In the text on the nature of a hero, what does Eli say the gift he has received belongs to?

| TEXT BLOCK |

* * * * * * *

The Nature of a Hero, Part V

This hero thing just won’t let me go, it seems. What’s more, it keeps popping up in unexpected places, and forcing me to add to my list. Recently, Karen was doing her periodic exploration of new shows to watch and ended up with a program called Eli Stone. The show really didn’t interest me that much, although the premise is, I admit, catchy: an attorney develops a brain aneurysm like what his father had experienced before him, which gifts him with a form of precognition. He realizes that he must use his gift for good, and begins turning from the type of attorney he was in order to help others around him.

Where this becomes interesting is season 2, episode 8, in part of a story arc where Eli chooses to utilize his ability, against the advice of his mentor, to see his own future. He does so because he wants to know what will happen to him, but he deceives himself by saying that he wants to protect his brother. The consequences prove to be dire. At the conclusion of this story arc, Eli says something interesting. He says that the gift he has received (his precognition) is not his own, but belongs to the people around him. That is, the gift is entrusted to him to exercise, but he has recognized that he cannot exercise it for his own good, but must rather place the good of others above himself.

This is a program that is layered with really interesting theological content, and I think that Eli is a hero. The episode I mention here presents what I think is another element of the nature of a hero: the acceptance of the fact that the gifts and abilities of the hero are not given to that person for his/her own use, but for the good of those around him. This is why heroes become self-sacrificial; because they see that, not only are their abilities not for their own good, but that using them for the good of others can easily lead to the risk of the hero’s own life, a risk that the hero accepts. This is why the hero is the hero. The villain and even the antihero make different choices, utilizing their abilities for more selfish purposes.

What’s great about the fact that I found this element in a character such as Eli Stone is that he is an everyman character, and that he does not wear the guise of a hero at all overtly. This proves that those displaying the nature of a hero must not be costumed adventurers, but that all of us can choose to heroically deal with the evils around us. This is what makes the mythology…and the theology…of heroism so important, is because it is so inspirational.

* * * * * * *

| GIVEN DATA |

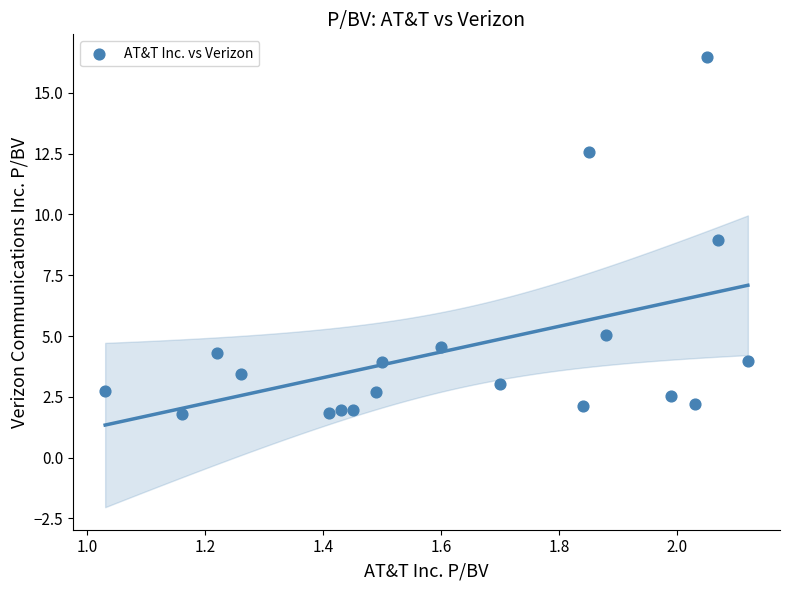

What is the range of X values (max minus min)?

1.1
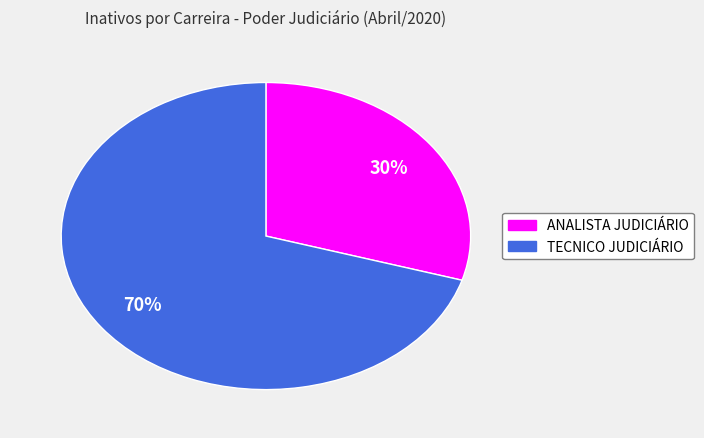

How many segments does this pie chart have?

2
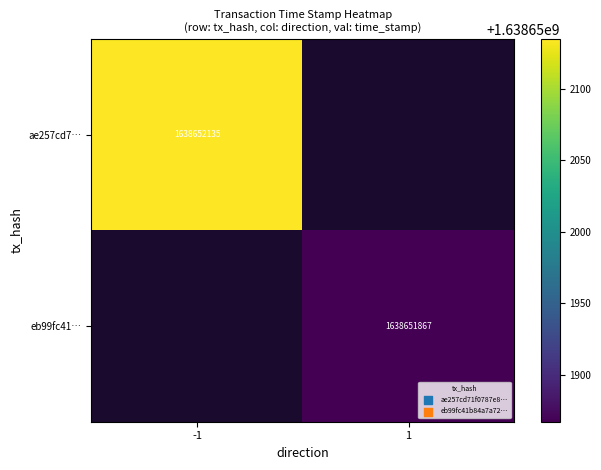

Reading right to left, transcribe all the data shown in this chart.

ae257cd71f0787e8df190d80b4ec65b00c79b3c: time_stamp=1638652135	direction=-1
eb99fc41b84a7a729f46d9c61900339dc59065d: time_stamp=1638651867	direction=1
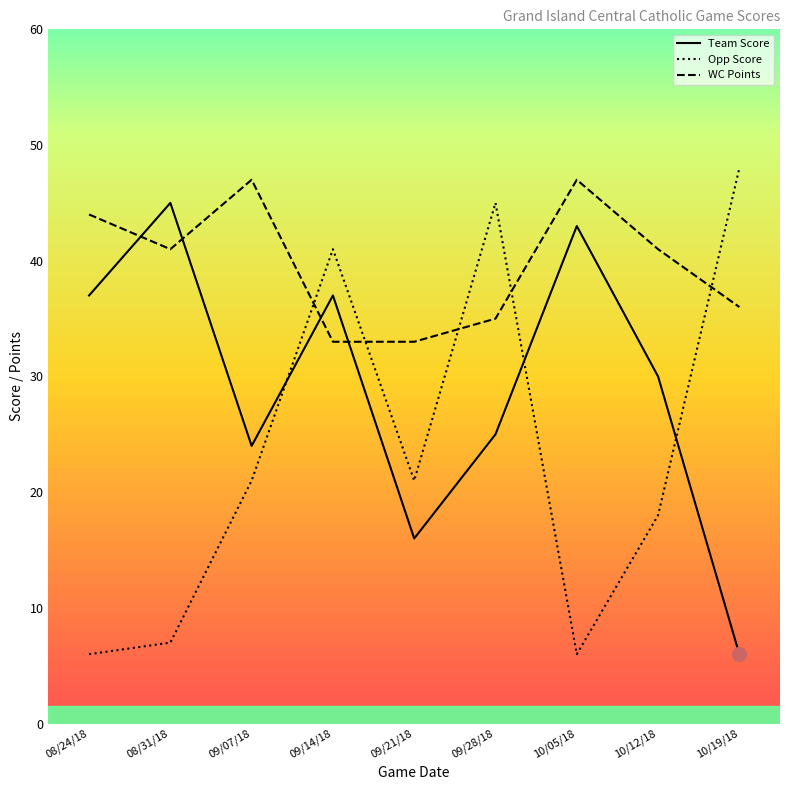

What is the approximate value of Opp Score at 09/21/18?

21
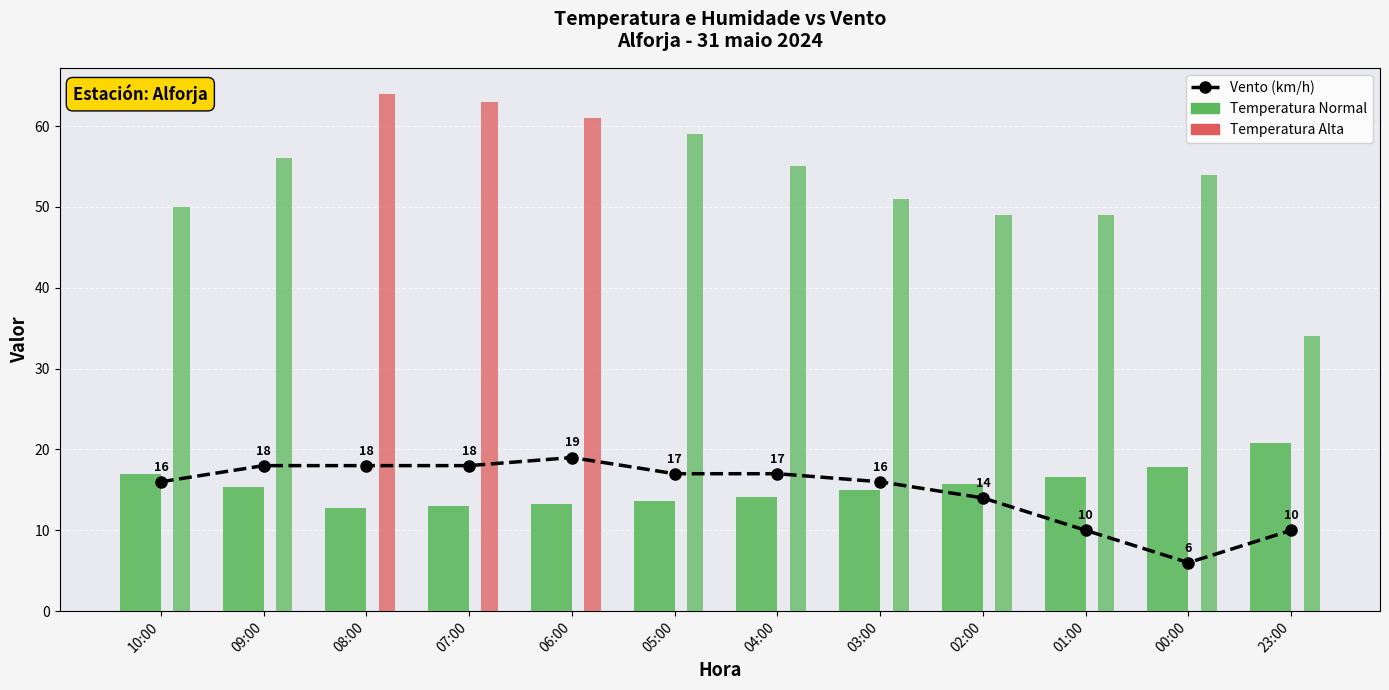

Which series has the largest total across all categories?

Humidade (%)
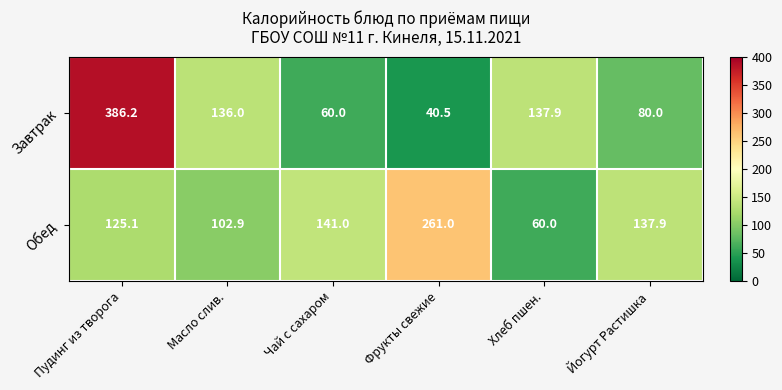

Which label corresponds to the smallest value in the chart?

Фрукты свежие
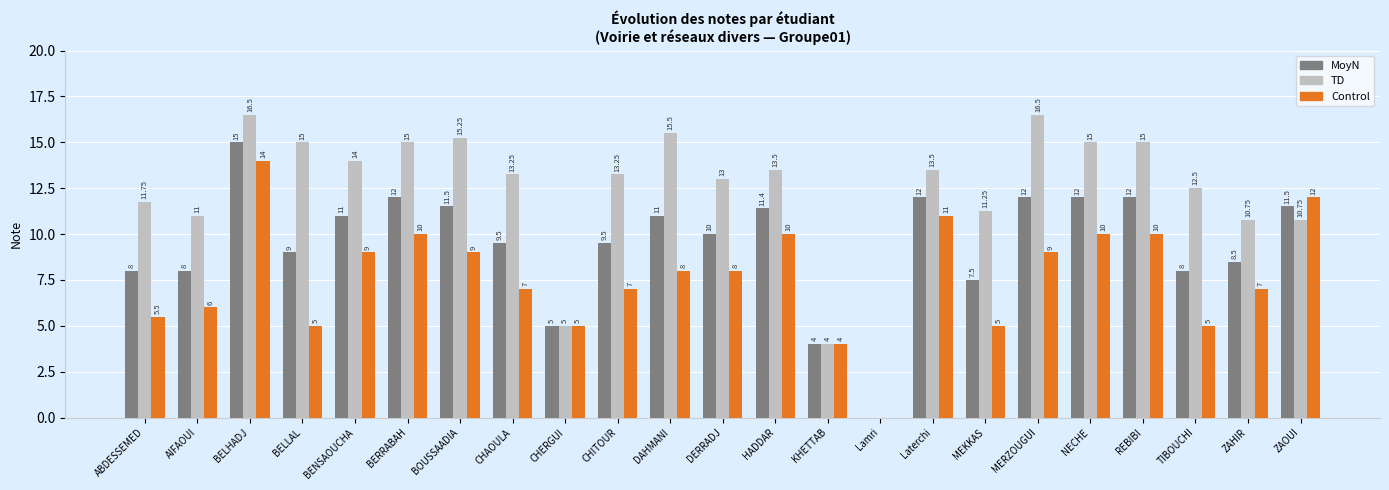

Between HADDAR and NECHE, which series saw the biggest shift?

TD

* * * * * * *

| RESPONSE |
The people around him.